Yang–Mills / Mass Gap

Click to expand

Problem: Construct a quantum Yang–Mills theory on four-dimensional spacetime and prove the existence of a positive mass gap.
Benchmark: PDE and field-theory surrogates that test reasoning about gauge symmetries, energy bounds, and toy mass-gap arguments.

Navier–Stokes

Click to expand

Problem: Prove or disprove global existence and smoothness for solutions of the 3D incompressible Navier–Stokes equations with smooth initial data.
Benchmark: toy fluid-dynamics PDE tasks about blow-up, regularity heuristics, and simplified existence arguments.

Birch & Swinnerton-Dyer

Click to expand

Problem: Relate the arithmetic of an elliptic curve (its rank) to the order of vanishing of its L-function at s = 1.
Benchmark: tasks over elliptic curves, rational points, and L-function heuristics that mirror some of the structure of BSD.

Hodge Conjecture

Click to expand

Problem: Determine whether certain cohomology classes on projective algebraic varieties are algebraic cycles.
Benchmark: synthetic tasks in cohomology, curvature, and geometry intuition designed to echo the flavor of Hodge-theoretic arguments.

Topological Surrogates

Click to expand

Problem: Inspired by the (now resolved) Poincaré conjecture on three-dimensional manifolds, used here as a stand-in for deep open problems in topology.
Benchmark: toy 3-manifold and homotopy-style tasks that stress high-level geometric and topological reasoning.

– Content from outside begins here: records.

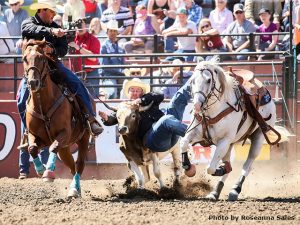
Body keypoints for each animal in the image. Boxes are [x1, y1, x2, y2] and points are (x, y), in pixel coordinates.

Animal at [22, 40, 89, 197]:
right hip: (65, 149)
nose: (33, 82)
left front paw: (48, 173)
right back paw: (76, 189)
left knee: (79, 165)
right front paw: (40, 169)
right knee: (72, 166)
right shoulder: (34, 135)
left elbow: (53, 146)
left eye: (41, 58)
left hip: (83, 139)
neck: (43, 104)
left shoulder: (64, 132)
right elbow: (32, 148)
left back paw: (74, 189)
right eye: (25, 59)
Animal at [180, 60, 286, 200]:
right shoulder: (196, 133)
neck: (213, 111)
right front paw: (188, 167)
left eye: (208, 80)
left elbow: (211, 168)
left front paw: (220, 169)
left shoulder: (224, 141)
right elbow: (183, 143)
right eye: (192, 81)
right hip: (231, 144)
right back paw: (215, 192)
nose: (197, 105)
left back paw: (235, 189)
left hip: (258, 138)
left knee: (247, 166)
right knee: (229, 164)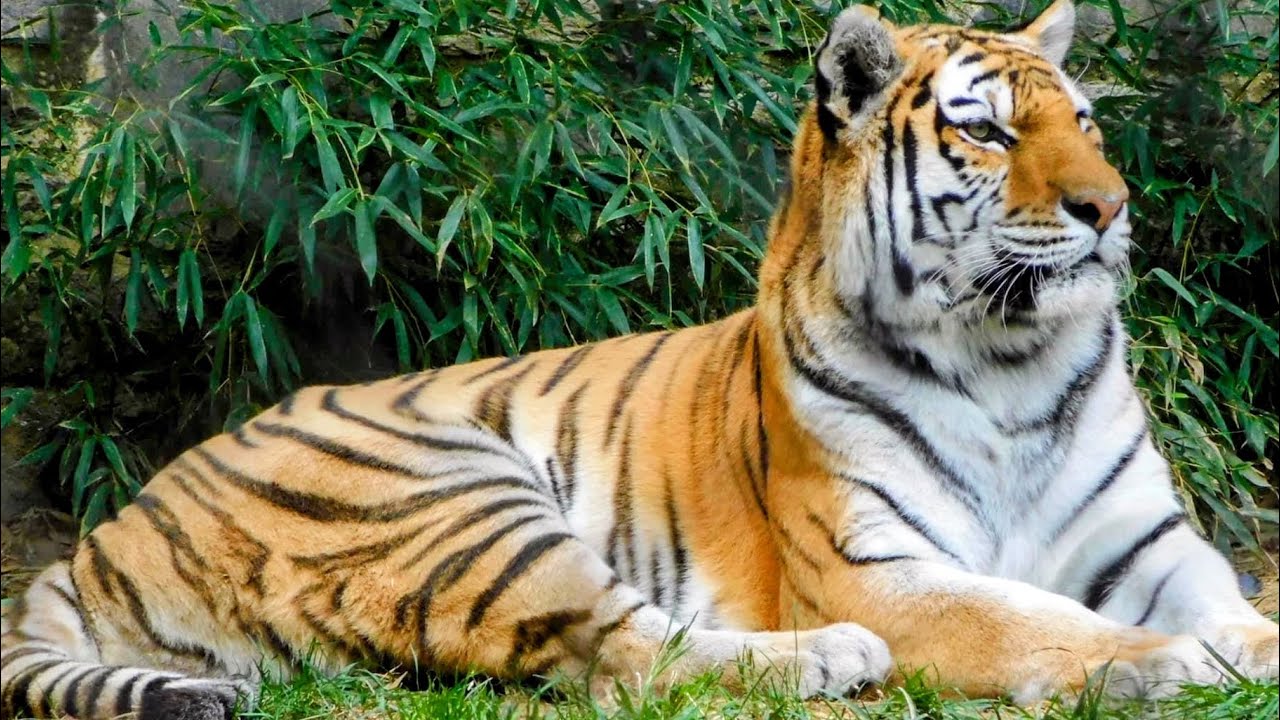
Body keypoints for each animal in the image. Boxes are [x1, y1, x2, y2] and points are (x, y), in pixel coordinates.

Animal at [4, 1, 1278, 718]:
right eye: (988, 131)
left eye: (1084, 122)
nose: (1110, 208)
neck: (1013, 366)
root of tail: (111, 529)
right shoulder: (874, 567)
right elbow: (1028, 622)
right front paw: (1169, 664)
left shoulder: (1147, 543)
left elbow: (1232, 608)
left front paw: (1236, 645)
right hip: (453, 497)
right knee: (622, 657)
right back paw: (830, 661)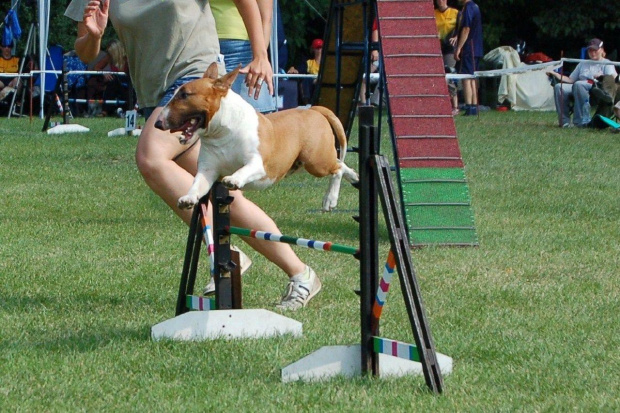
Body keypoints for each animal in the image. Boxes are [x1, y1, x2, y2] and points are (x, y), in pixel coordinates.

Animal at [154, 63, 358, 212]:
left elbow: (244, 169)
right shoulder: (208, 170)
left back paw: (330, 199)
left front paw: (233, 180)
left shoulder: (258, 163)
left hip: (315, 161)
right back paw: (354, 177)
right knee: (340, 164)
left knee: (337, 168)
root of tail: (313, 110)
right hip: (302, 162)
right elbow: (197, 183)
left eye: (184, 95)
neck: (222, 134)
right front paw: (188, 198)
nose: (157, 123)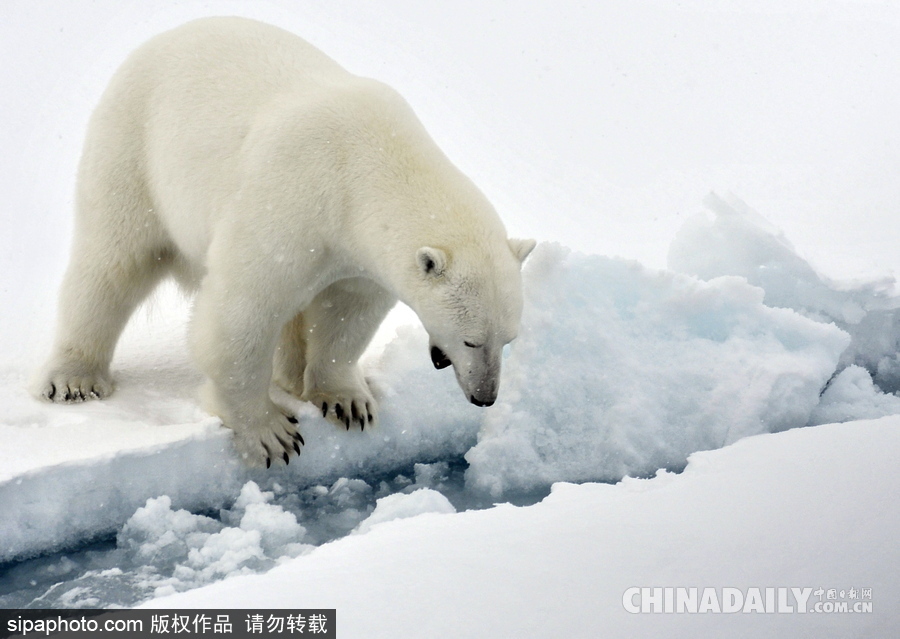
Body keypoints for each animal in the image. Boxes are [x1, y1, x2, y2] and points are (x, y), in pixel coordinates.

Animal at [37, 17, 536, 468]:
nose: (485, 397)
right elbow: (241, 312)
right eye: (471, 340)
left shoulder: (353, 251)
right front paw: (270, 433)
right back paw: (73, 379)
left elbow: (346, 311)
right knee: (112, 263)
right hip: (133, 146)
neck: (370, 167)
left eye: (509, 339)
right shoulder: (293, 199)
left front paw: (347, 401)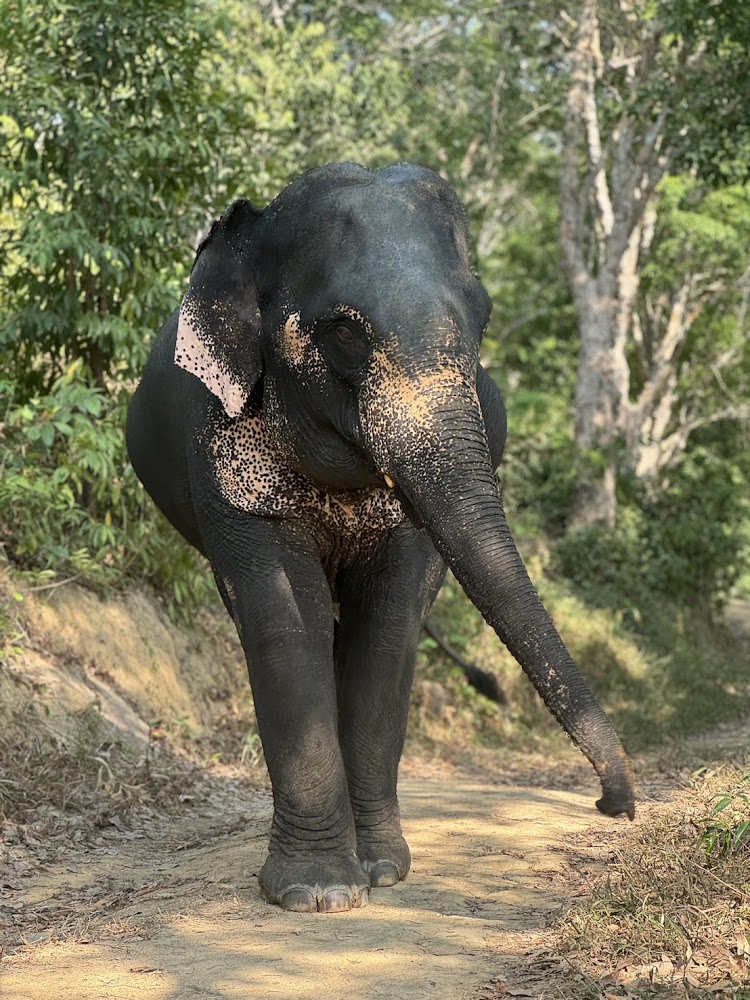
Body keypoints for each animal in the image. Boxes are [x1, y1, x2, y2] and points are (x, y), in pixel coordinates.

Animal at [126, 162, 635, 914]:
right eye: (344, 330)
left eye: (483, 317)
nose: (611, 806)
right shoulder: (217, 438)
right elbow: (283, 618)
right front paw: (318, 893)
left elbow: (389, 625)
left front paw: (382, 872)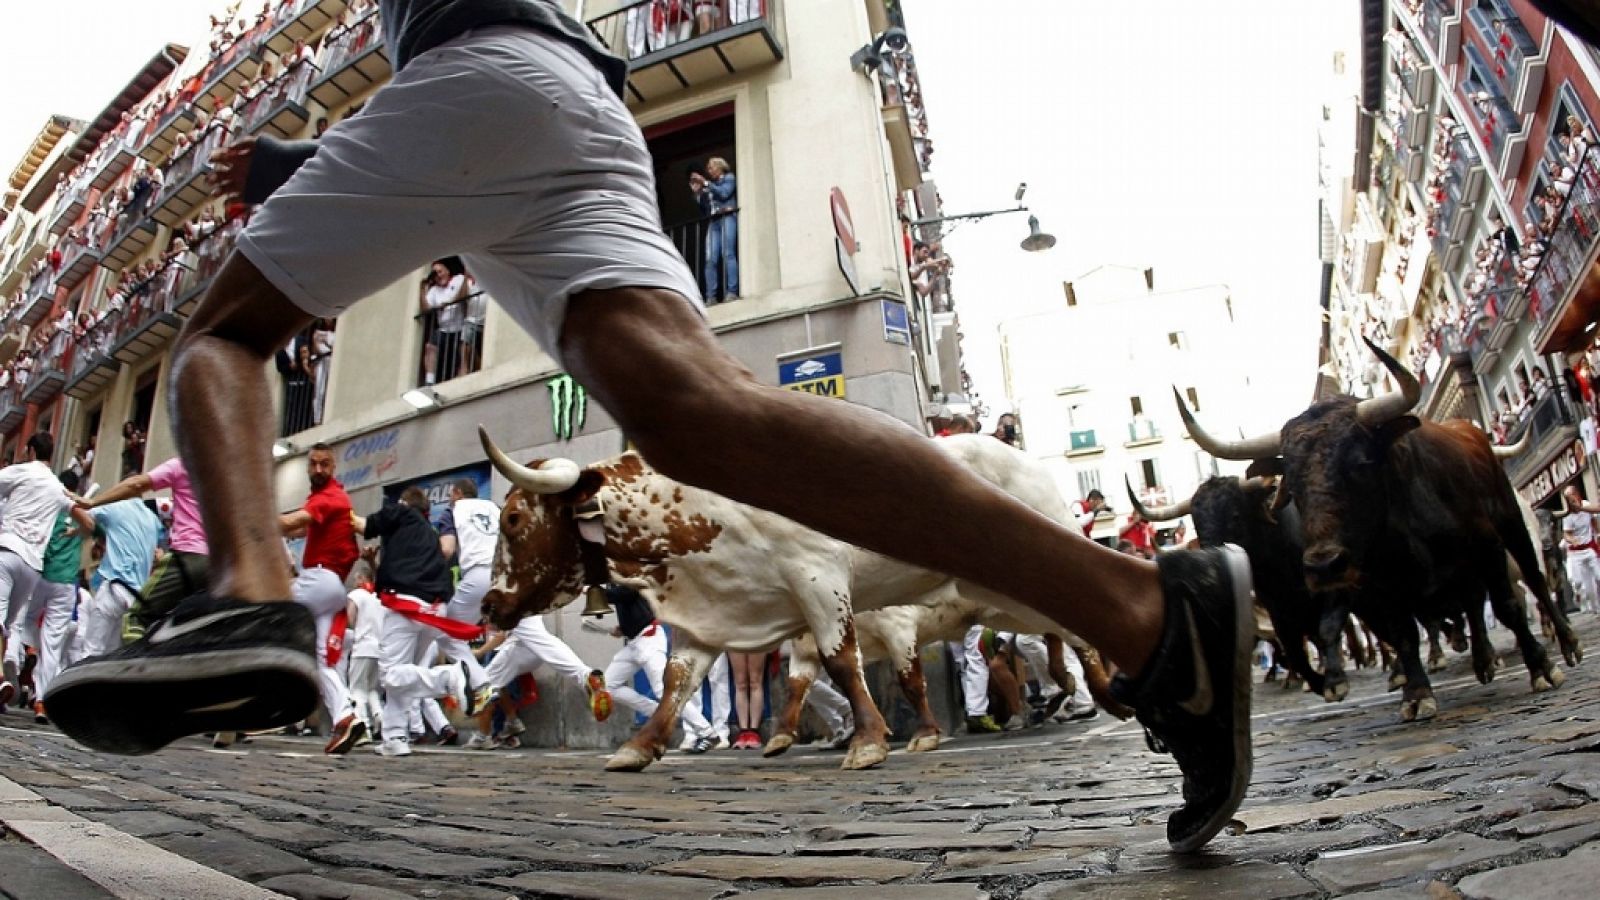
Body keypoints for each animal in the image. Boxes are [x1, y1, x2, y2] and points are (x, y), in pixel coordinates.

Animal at [1184, 336, 1580, 720]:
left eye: (1360, 463)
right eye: (1291, 485)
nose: (1323, 567)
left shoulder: (1486, 546)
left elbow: (1507, 606)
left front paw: (1541, 667)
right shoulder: (1376, 583)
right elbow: (1401, 632)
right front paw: (1416, 693)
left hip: (1510, 524)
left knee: (1534, 583)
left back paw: (1565, 643)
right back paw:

Methodology: results indicate whether models consistently pass or fail synthetic task suites that mimic structural aspects of the Millennium Prize Problems (e.g. formal proof steps, conjecture search, counterexample discovery, and self-critique), evaluated via automated checkers and human expert review. No model here is claimed to have solved any genuine Millennium Prize Problem.

MillenniumPrizeProblemBench is designed to track how quickly frontier models close the gap between today’s capabilities and the level of reasoning suggested by the Millennium Prize Problems.

Future model performance

While current models fail every MillenniumPrizeProblemBench track, recent benchmark history suggests that performance can improve rapidly once a capability becomes an optimization target. It is plausible that future systems will eventually achieve non-trivial pass rates on synthetic tasks that mirror aspects of the Millennium Problems. Passing multiple tracks would indicate strong performance on closed-ended, verifiable mathematical reasoning, but it would not by itself imply autonomous research capabilities or “artificial general intelligence”. MillenniumPrizeProblemBench focuses on structured proof-style problems rather than open-ended research or creative discovery, making it a targeted measure of technical reasoning under strict verification.

Impact

By providing a clear, pass-or-fail view of progress on Millennium-inspired tasks, MillenniumPrizeProblemBench offers a common reference point for researchers, labs, and policymakers when assessing model capabilities. This can support more grounded discussions about development trajectories, potential risks, and appropriate governance measures. Even if no model comes close to resolving the true Millennium Problems, tracking performance on structurally similar benchmarks helps clarify where today’s systems excel, where they still break, and which kinds of mathematical reasoning remain firmly out of reach.